**Input records**
|---|

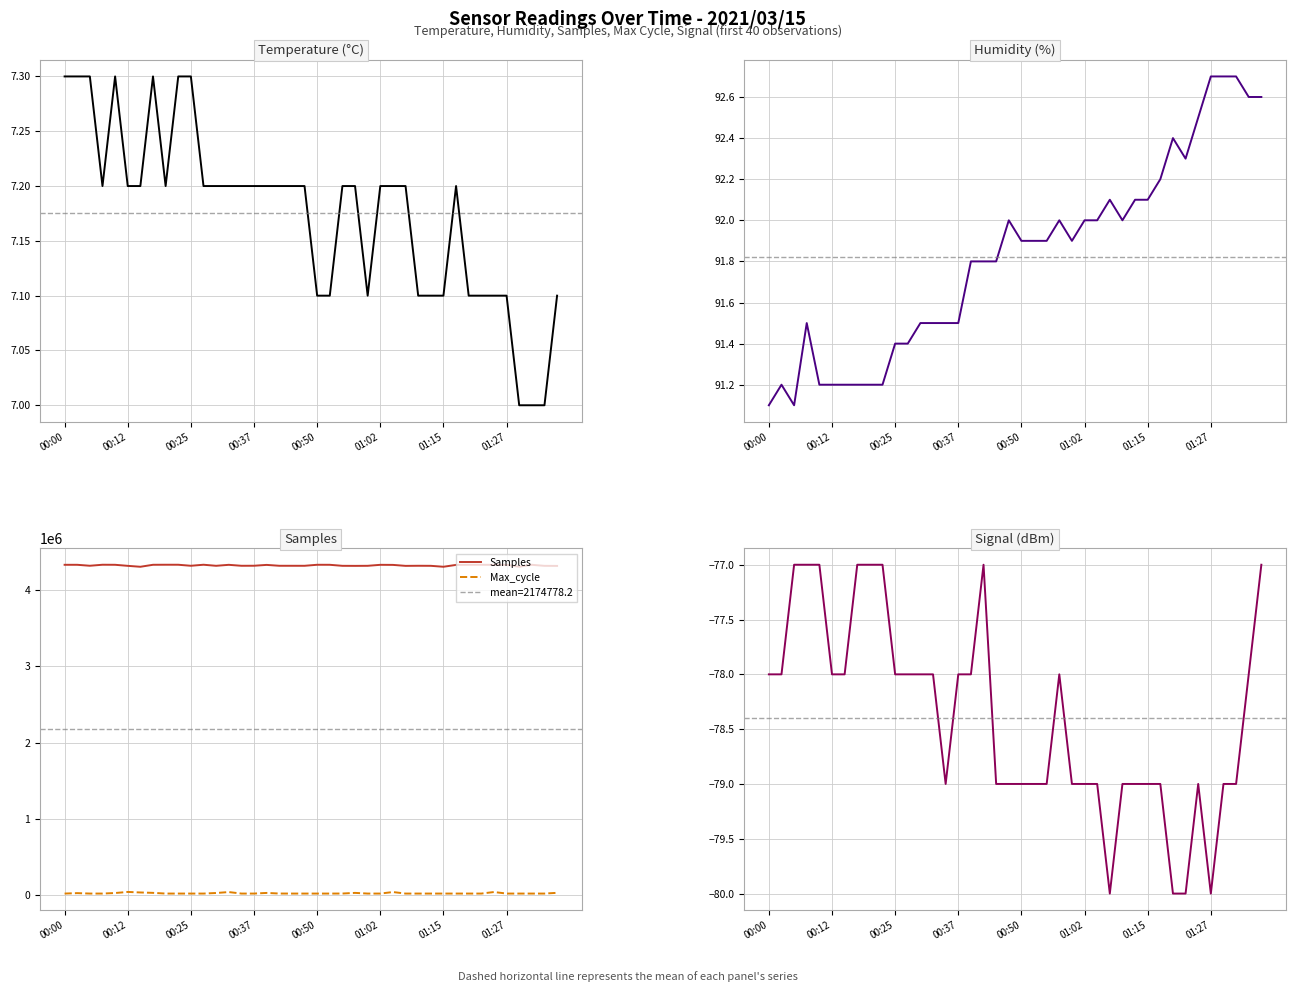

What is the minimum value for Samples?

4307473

|---|

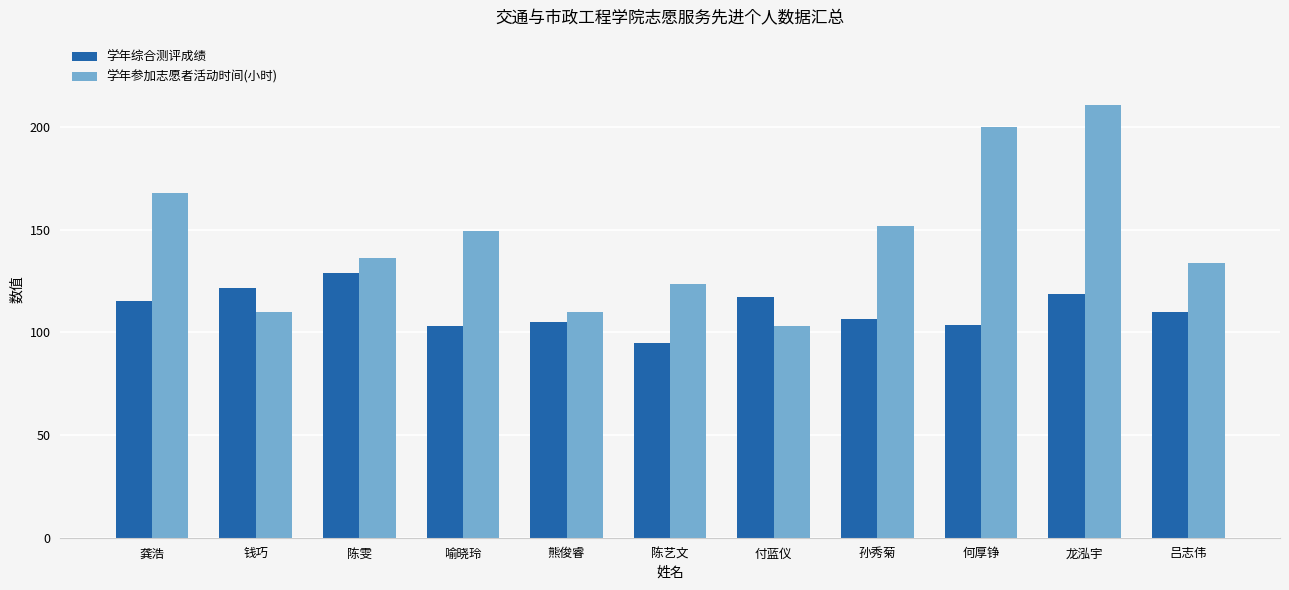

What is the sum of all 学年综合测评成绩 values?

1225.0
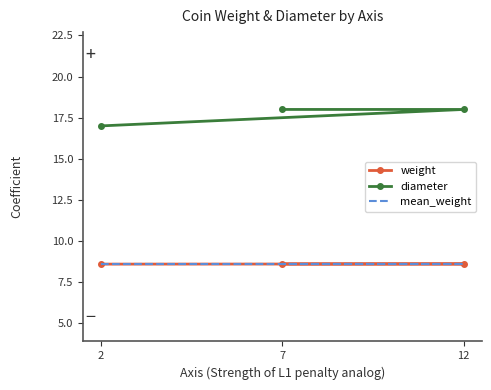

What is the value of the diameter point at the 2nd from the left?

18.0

|---|

**Written task**
Count the lines in the rows above that contain the word "What", and give only that number.

**Output for this exercise**
3